■ WHAT YOU NEED TO DO ■
Filter the data for "check" and copy matching lines.

■ THE INPUT ■

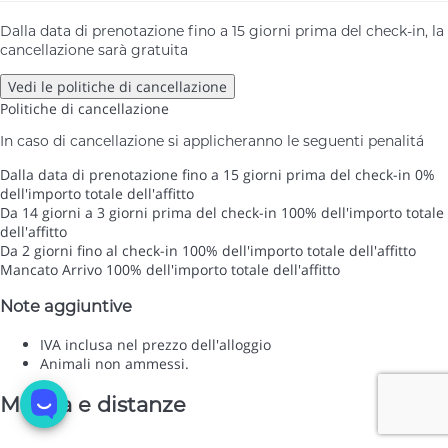
Dalla data di prenotazione fino a 15 giorni prima del check-in, la
cancellazione sarà gratuita
Vedi le politiche di cancellazione
Politiche di cancellazione
In caso di cancellazione si applicheranno le seguenti penalitá
Dalla data di prenotazione fino a 15 giorni prima del check-in
0%
dell'importo totale dell'affitto
Da 14 giorni a 3 giorni prima del check-in
100% dell'importo totale
dell'affitto
Da 2 giorni fino al check-in
100% dell'importo totale dell'affitto
Mancato Arrivo
100% dell'importo totale dell'affitto
Note aggiuntive
IVA inclusa nel prezzo dell'alloggio
Animali non ammessi.
Mappa e distanze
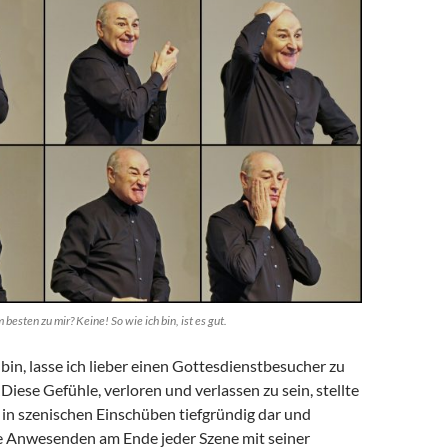
esten zu mir? Keine! So wie ich bin, ist es gut.
bin, lasse ich lieber einen Gottesdienstbesucher zu
ese Gefühle, verloren und verlassen zu sein, stellte
 in szenischen Einschüben tiefgründig dar und
e Anwesenden am Ende jeder Szene mit seiner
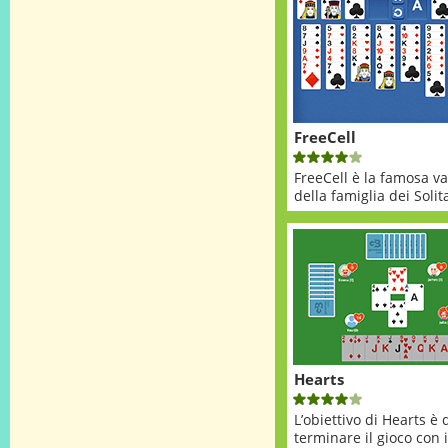
FreeCell
FreeCell è la famosa va
della famiglia dei Solita
Hearts
L’obiettivo di Hearts è 
terminare il gioco con il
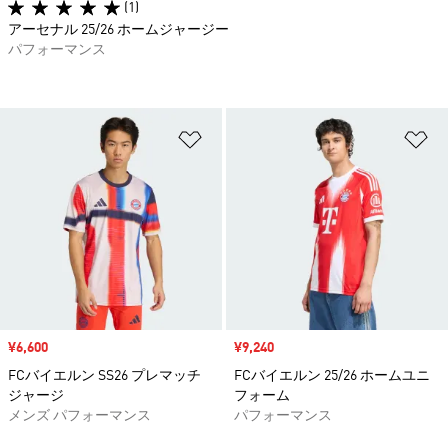
(1)
アーセナル 25/26 ホームジャージー
パフォーマンス
ほしいものリストに追加
ほ
セール価格
¥6,600
セール価格
¥9,240
FCバイエルン SS26 プレマッチ
FCバイエルン 25/26 ホームユニ
ジャージ
フォーム
メンズ パフォーマンス
パフォーマンス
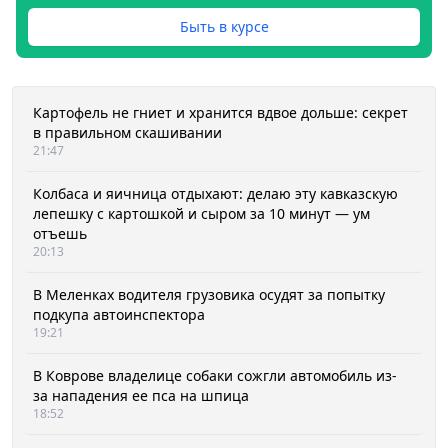
Быть в курсе
Картофель не гниет и хранится вдвое дольше: секрет
в правильном скашивании
21:47
Колбаса и яичница отдыхают: делаю эту кавказскую
лепешку с картошкой и сыром за 10 минут — ум
отъешь
20:13
В Меленках водителя грузовика осудят за попытку
подкупа автоинспектора
19:21
В Коврове владелице собаки сожгли автомобиль из-
за нападения ее пса на шпица
18:52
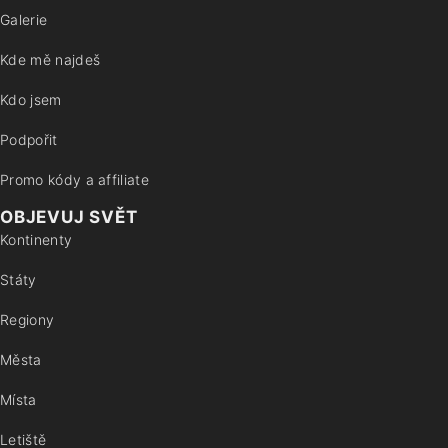
Galerie
Kde mě najdeš
Kdo jsem
Podpořit
Promo kódy a affiliate
OBJEVUJ SVĚT
Kontinenty
Státy
Regiony
Města
Místa
Letiště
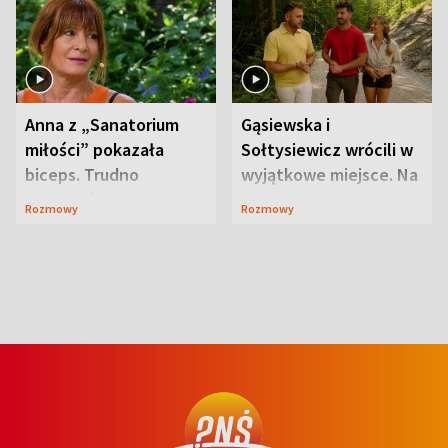
Anna z „Sanatorium
Gąsiewska i
miłości” pokazała
Sołtysiewicz wrócili w
biceps. Trudno
wyjątkowe miejsce. Na
uwierzyć, co przeszła
szlaku czekał
Rozmowy
Rozmowy
wcześniej
niedźwiedź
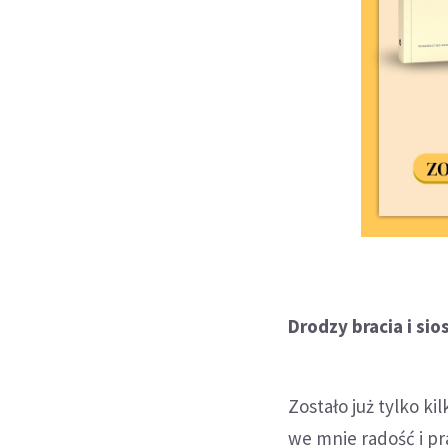
Drodzy bracia i sio
Zostało już tylko k
we mnie radość i pr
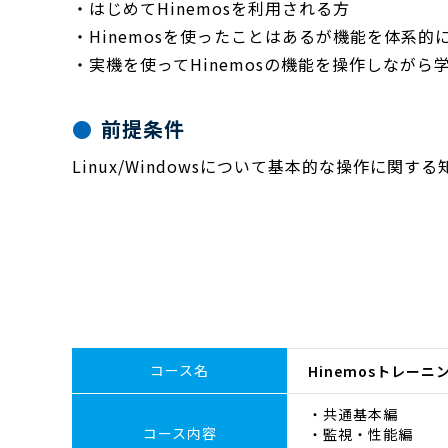
・はじめてHinemosを利用される方
・Hinemosを使ったことはあるが機能を体系的
・実機を使ってHinemosの機能を操作しながら
前提条件
Linux/Windowsについて基本的な操作に関す
コース名
Hinemosトレー
・共通基本編
コース内容
・監視・性能編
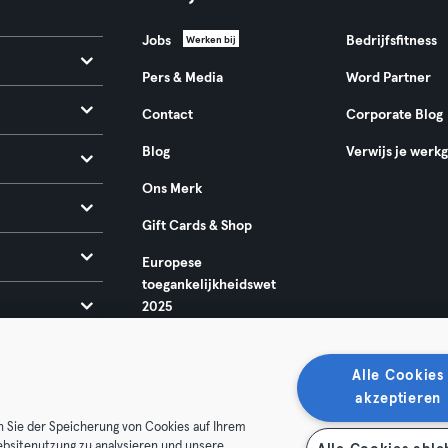
Jobs
Bedrijfsfitness
Werken bij
Pers & Media
Word Partner
Contact
Corporate Blog
Blog
Verwijs je werk
Ons Merk
Gift Cards & Shop
Europese
toegankelijkheidswet
2025
Alle Cookies
akzeptieren
n Sie der Speicherung von Cookies auf Ihrem
ebsitenutzung zu analysieren und unsere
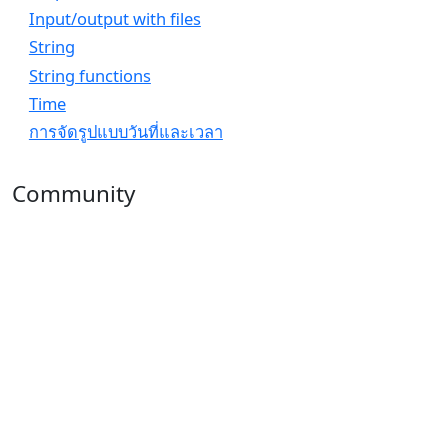
Input/output with files
String
String functions
Time
การจัดรูปแบบวันที่และเวลา
Community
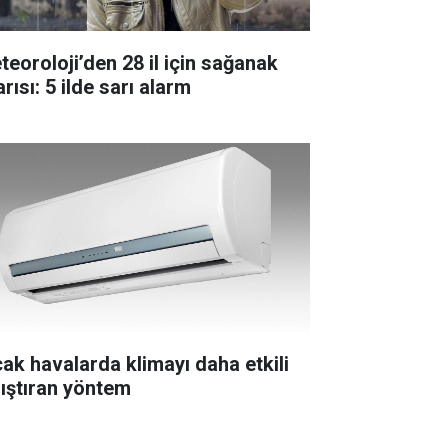
teoroloji’den 28 il için sağanak
rısı: 5 ilde sarı alarm
cak havalarda klimayı daha etkili
lıştıran yöntem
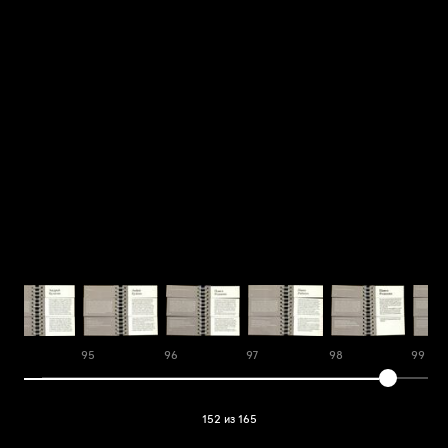
94
95
96
97
98
99
152 из 165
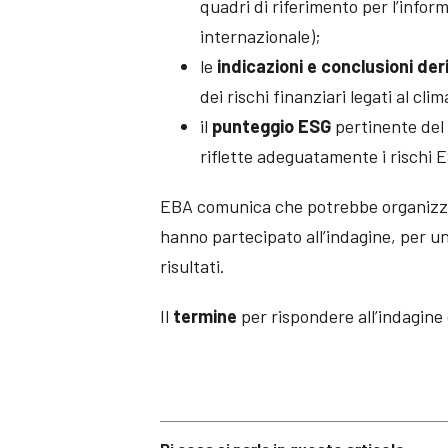
quadri di riferimento per l’inform
internazionale);
le
indicazioni e conclusioni der
dei rischi finanziari legati al cl
il
punteggio ESG
pertinente del 
riflette adeguatamente i rischi 
EBA comunica che potrebbe organiz
hanno partecipato all’indagine, per u
risultati.
Il
termine
per rispondere all’indagine 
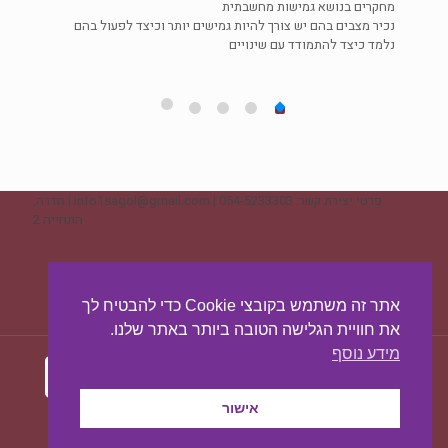
מחקרים בנושא גמישות מחשבתית
מילולי
דנה/
נכיר מצבים בהם יש צורך להיות גמישים יותר וכיצד לפעול בהם
גוף, ל
נלמד כיצד להתמודד עם שינויים
על תת 
הבינאי
הבאה!
פרטי יצירת קשר: 054-5233303 | info1sagol@gmail.com | חדרה,
התחייה 2
ליצירת קשר - לחצו כאן
אתר זה משתמש בקובצי Cookie כדי להבטיח לך
את חוויית הגלישה הטובה ביותר באתר שלנו.
מידע נוסף
אישור
עיצוב ובניית האתר:
מאסטר סייט - יצירת נוכחות
באינטרנט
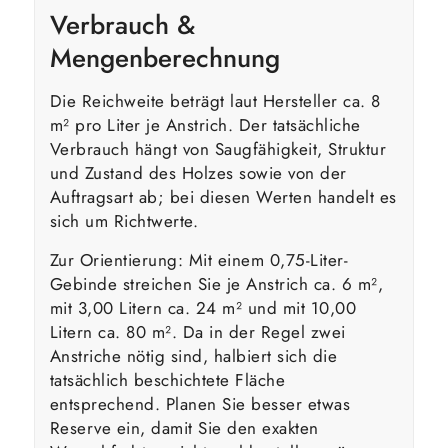
Verbrauch &
Mengenberechnung
Die Reichweite beträgt laut Hersteller ca. 8
m² pro Liter je Anstrich. Der tatsächliche
Verbrauch hängt von Saugfähigkeit, Struktur
und Zustand des Holzes sowie von der
Auftragsart ab; bei diesen Werten handelt es
sich um Richtwerte.
Zur Orientierung: Mit einem 0,75-Liter-
Gebinde streichen Sie je Anstrich ca. 6 m²,
mit 3,00 Litern ca. 24 m² und mit 10,00
Litern ca. 80 m². Da in der Regel zwei
Anstriche nötig sind, halbiert sich die
tatsächlich beschichtete Fläche
entsprechend. Planen Sie besser etwas
Reserve ein, damit Sie den exakten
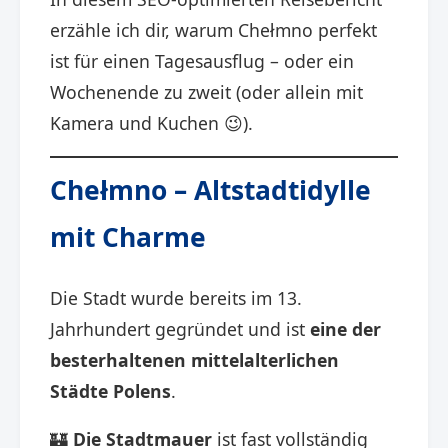
erzähle ich dir, warum Chełmno perfekt
ist für einen Tagesausflug – oder ein
Wochenende zu zweit (oder allein mit
Kamera und Kuchen 😉).
Chełmno – Altstadtidylle
mit Charme
Die Stadt wurde bereits im 13.
Jahrhundert gegründet und ist
eine der
besterhaltenen mittelalterlichen
Städte Polens
.
🏰
Die Stadtmauer
ist fast vollständig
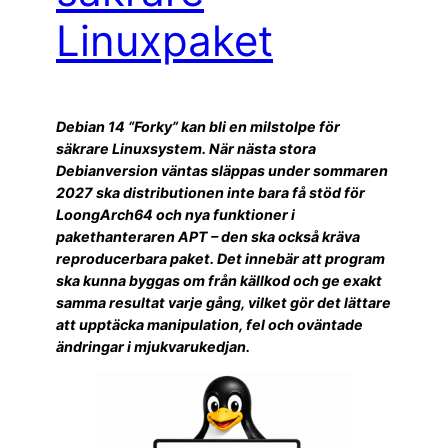
Linuxpaket
Debian 14 “Forky” kan bli en milstolpe för
säkrare Linuxsystem. När nästa stora
Debianversion väntas släppas under sommaren
2027 ska distributionen inte bara få stöd för
LoongArch64 och nya funktioner i
pakethanteraren APT – den ska också kräva
reproducerbara paket. Det innebär att program
ska kunna byggas om från källkod och ge exakt
samma resultat varje gång, vilket gör det lättare
att upptäcka manipulation, fel och oväntade
ändringar i mjukvarukedjan.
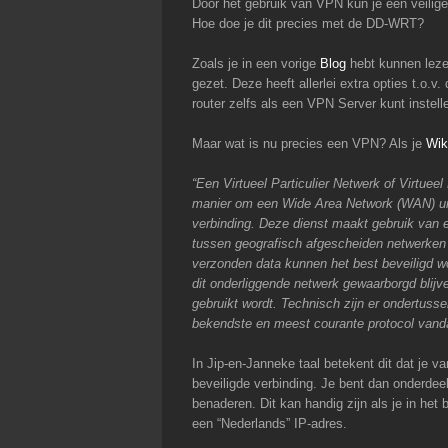
Door het gebruik van VPN kun je een veilige 
Hoe doe je dit precies met de DD-WRT?
Zoals je in een vorige
Blog
hebt kunnen lezen
gezet. Deze heeft allerlei extra opties t.o.v.
router zelfs als een VPN Server kunt instell
Maar wat is nu precies een VPN? Als je
Wik
“Een Virtueel Particulier Netwerk of Virtuee
manier om een Wide Area Network (WAN) uit
verbinding. Deze dienst maakt gebruik van e
tussen geografisch afgescheiden netwerken 
verzonden data kunnen het best beveiligd wor
dit onderliggende netwerk gewaarborgd blijv
gebruikt wordt. Technisch zijn er ondertuss
bekendste en meest courante protocol vand
In Jip-en-Janneke taal betekent dit dat je v
beveiligde verbinding. Je bent dan onderdeel
benaderen. Dit kan handig zijn als je in he
een “Nederlands” IP-adres.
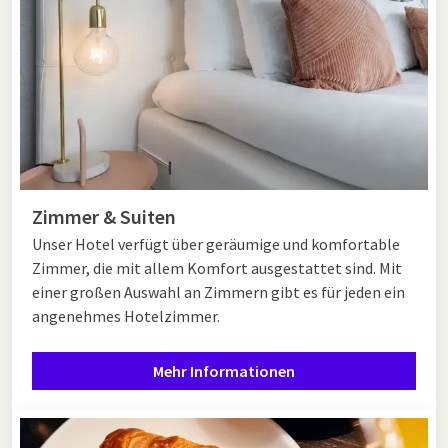
Zimmer & Suiten
Unser Hotel verfügt über geräumige und komfortable
Zimmer, die mit allem Komfort ausgestattet sind. Mit
einer großen Auswahl an Zimmern gibt es für jeden ein
angenehmes Hotelzimmer.
Mehr Informationen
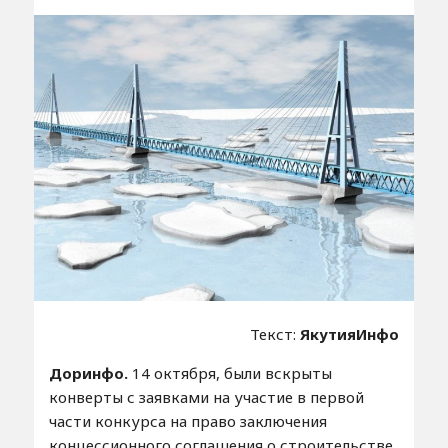
Текст:
ЯкутияИнфо
Доринфо.
14 октября, были вскрыты
конверты с заявками на участие в первой
части конкурса на право заключения
концессионного соглашения о строительстве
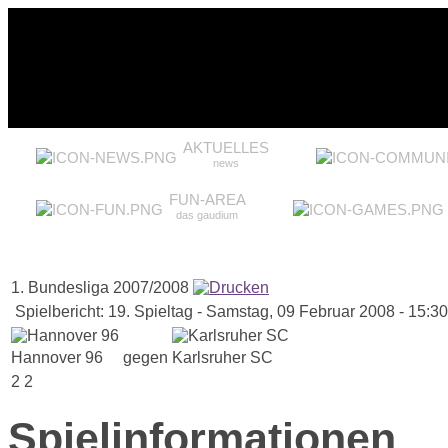
AKTUELLES
news
FUN-AREA
das gaudium
1. Bundesliga 2007/2008
Spielbericht: 19. Spieltag - Samstag, 09 Februar 2008 - 15:3
Hannover 96
gegen
Karlsruher SC
2
2
Spielinformationen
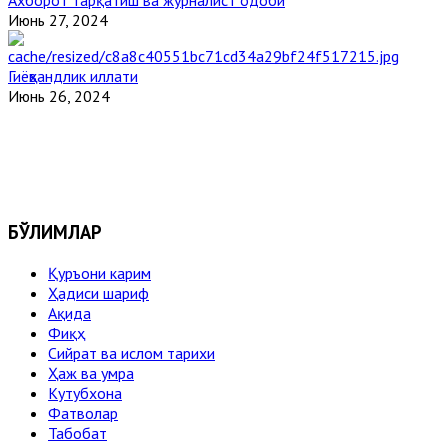
Июнь 27, 2024
Гиёҳвандлик иллати
Июнь 26, 2024
БЎЛИМЛАР
Қуръони карим
Ҳадиси шариф
Ақида
Фиқҳ
Сийрат ва ислом тарихи
Ҳаж ва умра
Кутубхона
Фатволар
Табобат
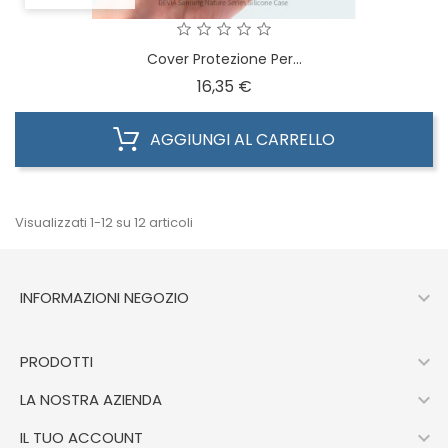
Cover Protezione Per...
Prezzo
16,35 €
AGGIUNGI AL CARRELLO
Visualizzati 1-12 su 12 articoli

INFORMAZIONI NEGOZIO

PRODOTTI

LA NOSTRA AZIENDA

IL TUO ACCOUNT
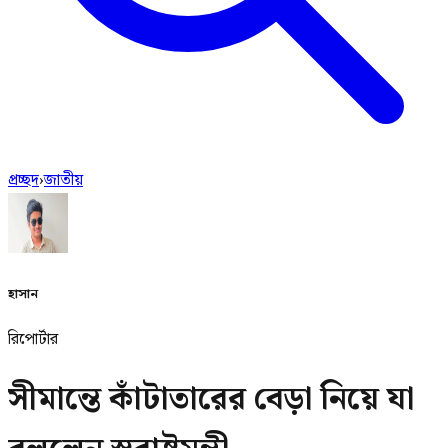
প্রচ্ছদ
›
জাতীয়
হাসান
রিপোর্টার
সীমান্তে কাঁটাতারের বেড়া নিয়ে যা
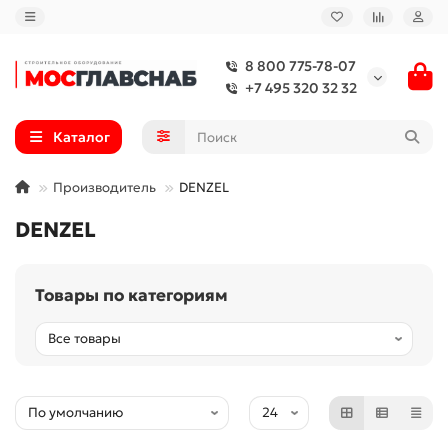
8 800 775-78-07
+7 495 320 32 32
Каталог
Производитель
DENZEL
DENZEL
Товары по категориям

■ WRITTEN REPLY ■
Dalla data di prenotazione fino a 15 giorni prima del check-in, la
Dalla data di prenotazione fino a 15 giorni prima del check-in
Da 14 giorni a 3 giorni prima del check-in
Da 2 giorni fino al check-in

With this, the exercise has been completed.